Is it thin in the stomach? The corset is coming back, there are health problems Erin Bray’s black satin chest corset, which works in the sunlit downtown

studio, is very elegant. Steel bone and rigidity, each garment has five front buttons. On its back, a thick ribbon passes through a row of holes, ready to pull tighter and become a twisted hourglass.

“A suitable corset won’t stretch,” Bree said. “The more corsets you wear, the more you control your body.”

Bray is a professional bodice that has been handcrafted Victorian fashion pieces for over a decade, often used by brides, role-playing enthusiasts and eclectic fashionistas. However, recently, her business has been promoted by “waist training” women – wearing tight corsets on a regular basis, hoping to reduce waist circumference in the long run.

In recent months, celebrities such as Kim Kardashian and Jessica Alba have released photos of their corsets on social media, calling them miracle weight loss solutions. And it has attracted thousands of virtual waist-reduction games on Pinterest and Instagram, and this trend has soared. Believers say this can reduce waist circumference, but doctors warn that this can lead to digestive problems and shortness of breath.
Some women wear deep corsets like Bray’s real corsets made in Sacramento. Recently, she has produced two to five daily local and international clients.

But most people who are reducing their waist circumference use latex “cinchers” – softer, more elastic items, with zippers or snaps instead of laces that can be worn under or over the clothes. They cost more than $40 compared to the $150 artisan corset on the Bray website.

Many women who travel on waist training say they wear cinchers for 12 hours a day, sometimes sleeping.

Dominique Young, who runs online sportswear business in North Natomas, says wearing a tights can reduce her waistline by 6 inches in a few months. She said it was effective because she would sweat even if she was at her desk or grocery store.

She said that her customers have achieved the same success and are constantly turning back. Young sells 60 to 80 waist trainers on Shapeciti.com in a month and sells 200 per month during the holidays. In the spring, she plans to open a Roseville boutique to sell abdomen clothing.

“When you’re at the gym, you sweat more than you don’t have,” she said. “You will start to see your belly deformed. …this does not hurt your body.”

Health professionals disagree. Rachel Friberg, a behavioral health educator and dietitian at the Palo Alto Medical Foundation, said that when worn for long periods of time, the trainer and the corset can push the stomach up into the lungs, causing acid reflux. And limit the ability of the wearer to take a deep breath. .

“There are a lot of trends that should not be returned,” she said of the craze of corsets. “If your intestines are pushed into your lungs, it’s obviously not where they should be. Your internal organs need this space to function properly.”

Fresno’s history professor Gilferz said that even in the uncomfortable situation, reshaping the female body has always been fashionable. In the Victorian era, women pushed the pain tolerance to the limit as they squeezed into the corset until a sleepy sofa was installed in the stairwell.
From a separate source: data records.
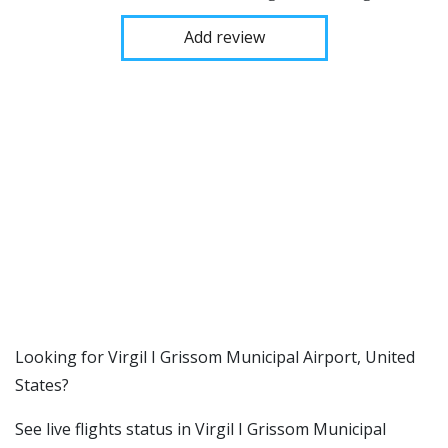
Add review
​​Looking for Virgil I Grissom Municipal Airport, United
States?
See live flights status in Virgil I Grissom Municipal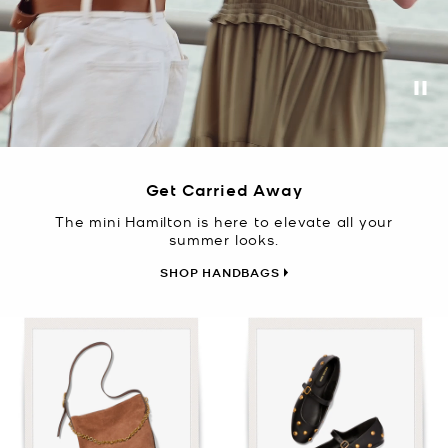
Pa
Get Carried Away
The mini Hamilton is here to elevate all your
summer looks.
SHOP HANDBAGS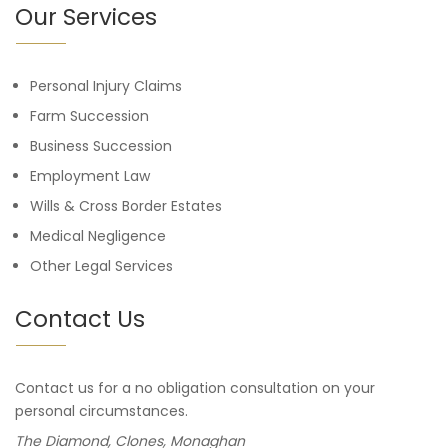
Our Services
Personal Injury Claims
Farm Succession
Business Succession
Employment Law
Wills & Cross Border Estates
Medical Negligence
Other Legal Services
Contact Us
Contact us for a no obligation consultation on your
personal circumstances.
The Diamond, Clones, Monaghan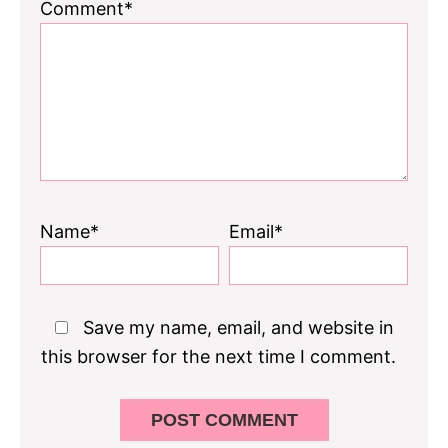
1
2
3
4
5
Comment*
Star
Stars
Stars
Stars
Stars
Name*
Email*
Save my name, email, and website in
this browser for the next time I comment.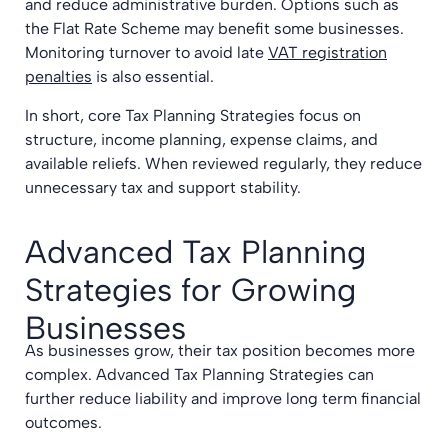
and reduce administrative burden. Options such as
the Flat Rate Scheme may benefit some businesses.
Monitoring turnover to avoid late
VAT registration
penalties
is also essential.
In short, core Tax Planning Strategies focus on
structure, income planning, expense claims, and
available reliefs. When reviewed regularly, they reduce
unnecessary tax and support stability.
Advanced Tax Planning
Strategies for Growing
Businesses
As businesses grow, their tax position becomes more
complex. Advanced Tax Planning Strategies can
further reduce liability and improve long term financial
outcomes.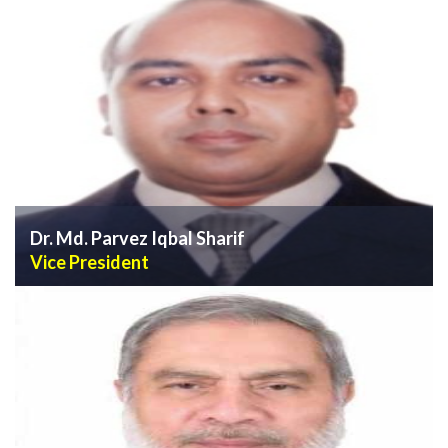
VIEW PROFILE
Dr. Md. Parvez Iqbal Sharif
Vice President
VIEW PROFILE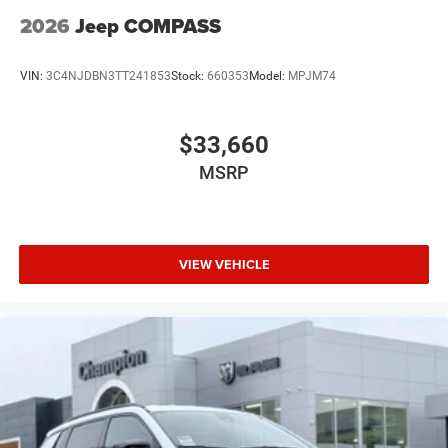
2026
Jeep COMPASS
VIN:
3C4NJDBN3TT241853
Stock:
660353
Model:
MPJM74
$33,660
MSRP
VIEW VEHICLE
She said that although these garments have never really been outdated, they are now particularly popular because women are trying to find the tiny waistline they see online.
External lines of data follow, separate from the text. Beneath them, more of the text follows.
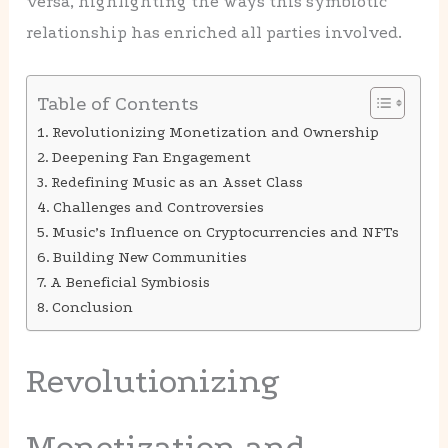
versa, highlighting the ways this symbiotic
relationship has enriched all parties involved.
Table of Contents
Revolutionizing Monetization and Ownership
Deepening Fan Engagement
Redefining Music as an Asset Class
Challenges and Controversies
Music’s Influence on Cryptocurrencies and NFTs
Building New Communities
A Beneficial Symbiosis
Conclusion
Revolutionizing
Monetization and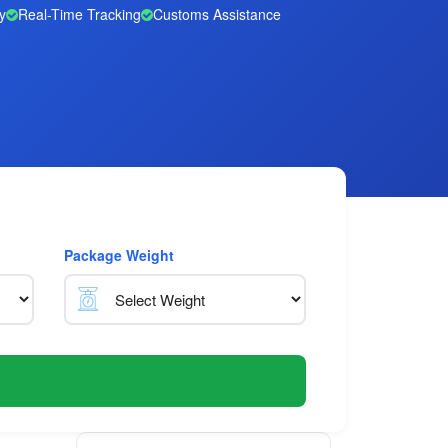
y
Real-Time Tracking
Customs Assistance
Package Weight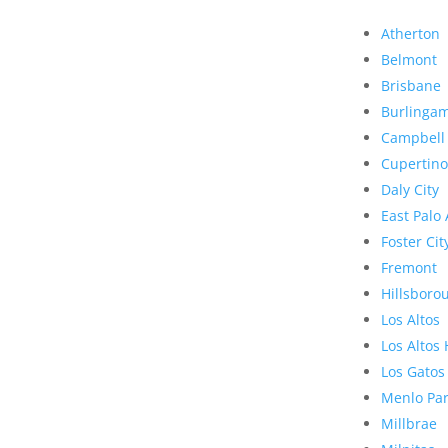
Atherton
Belmont
Brisbane
Burlinga
Campbell
Cupertino
Daly City
East Palo 
Foster Cit
Fremont
Hillsboro
Los Altos
Los Altos 
Los Gatos
Menlo Pa
Millbrae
“This image of the hourglass has always been about strengthening the difference between women and men,” she said. “For women, this is about the waist, which makes the body look super female. This is a pornographic element.”
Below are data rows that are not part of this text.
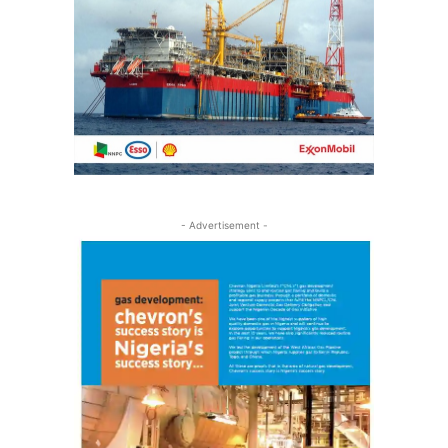
- Advertisement -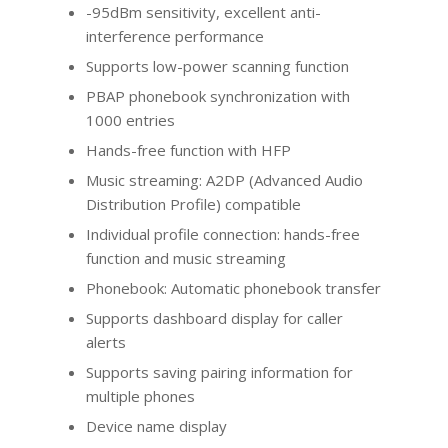
-95dBm sensitivity, excellent anti-
interference performance
Supports low-power scanning function
PBAP phonebook synchronization with
1000 entries
Hands-free function with HFP
Music streaming: A2DP (Advanced Audio
Distribution Profile) compatible
Individual profile connection: hands-free
function and music streaming
Phonebook: Automatic phonebook transfer
Supports dashboard display for caller
alerts
Supports saving pairing information for
multiple phones
Device name display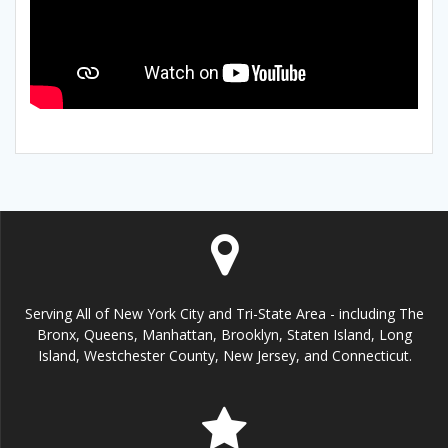
Serving All of New York City and Tri-State Area - including The
Bronx, Queens, Manhattan, Brooklyn, Staten Island, Long
Island, Westchester County, New Jersey, and Connecticut.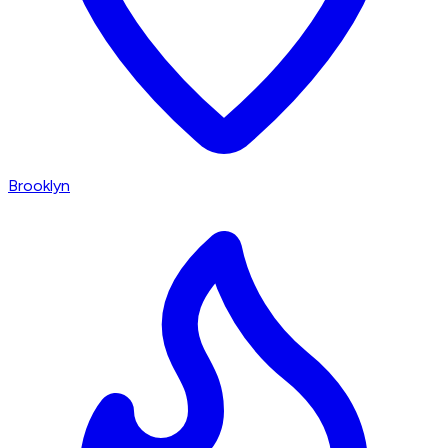
Brooklyn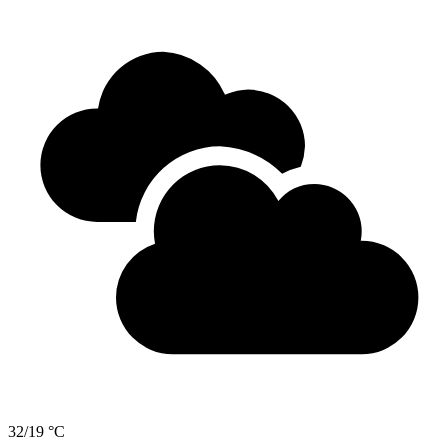
32/19 °C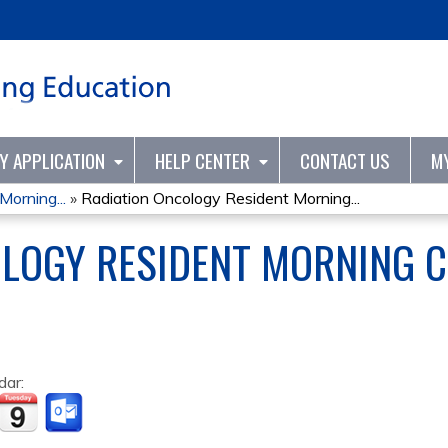
Jump to content
TY APPLICATION
HELP CENTER
CONTACT US
M
orning...
»
Radiation Oncology Resident Morning...
OLOGY RESIDENT MORNING 
dar: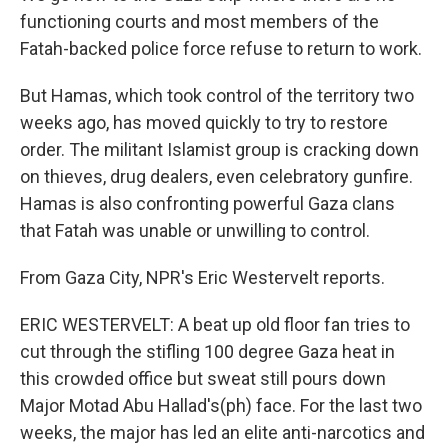
functioning courts and most members of the
Fatah-backed police force refuse to return to work.
But Hamas, which took control of the territory two
weeks ago, has moved quickly to try to restore
order. The militant Islamist group is cracking down
on thieves, drug dealers, even celebratory gunfire.
Hamas is also confronting powerful Gaza clans
that Fatah was unable or unwilling to control.
From Gaza City, NPR's Eric Westervelt reports.
ERIC WESTERVELT: A beat up old floor fan tries to
cut through the stifling 100 degree Gaza heat in
this crowded office but sweat still pours down
Major Motad Abu Hallad's(ph) face. For the last two
weeks, the major has led an elite anti-narcotics and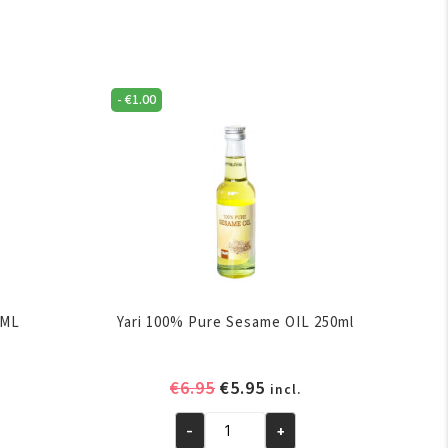
-
€
1.00
0ML
Yari 100% Pure Sesame OIL 250ml
ent
Original
Current
€
6.95
€
5.95
incl.
e
price
price
-
+
was:
is:
Yari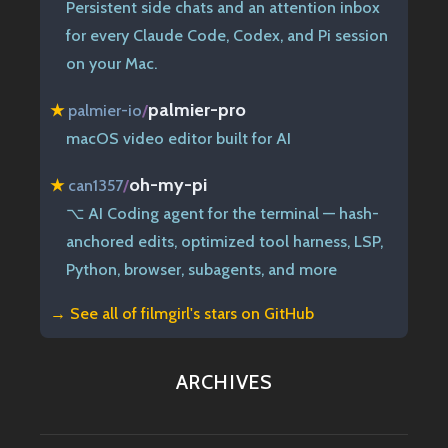
Persistent side chats and an attention inbox
for every Claude Code, Codex, and Pi session
on your Mac.
palmier-pro
★
palmier-io
/
macOS video editor built for AI
oh-my-pi
★
can1357
/
⌥ AI Coding agent for the terminal — hash-
anchored edits, optimized tool harness, LSP,
Python, browser, subagents, and more
→ See all of
filmgirl's stars on GitHub
ARCHIVES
Bray wears a corset in a social setting, sometimes saying at work that women should not feel pain after wearing them. She said that the corset should be comfortable, comfortable, and even provide useful back support for those standing and bending.

She said that the wearer of the first corset should wear only 3 to 5 inches from the natural waist and consult their doctor about any problems.

“You want your body to adapt to the corset, and the corset is used to your body,” Bree said. “You can’t go all out at once.”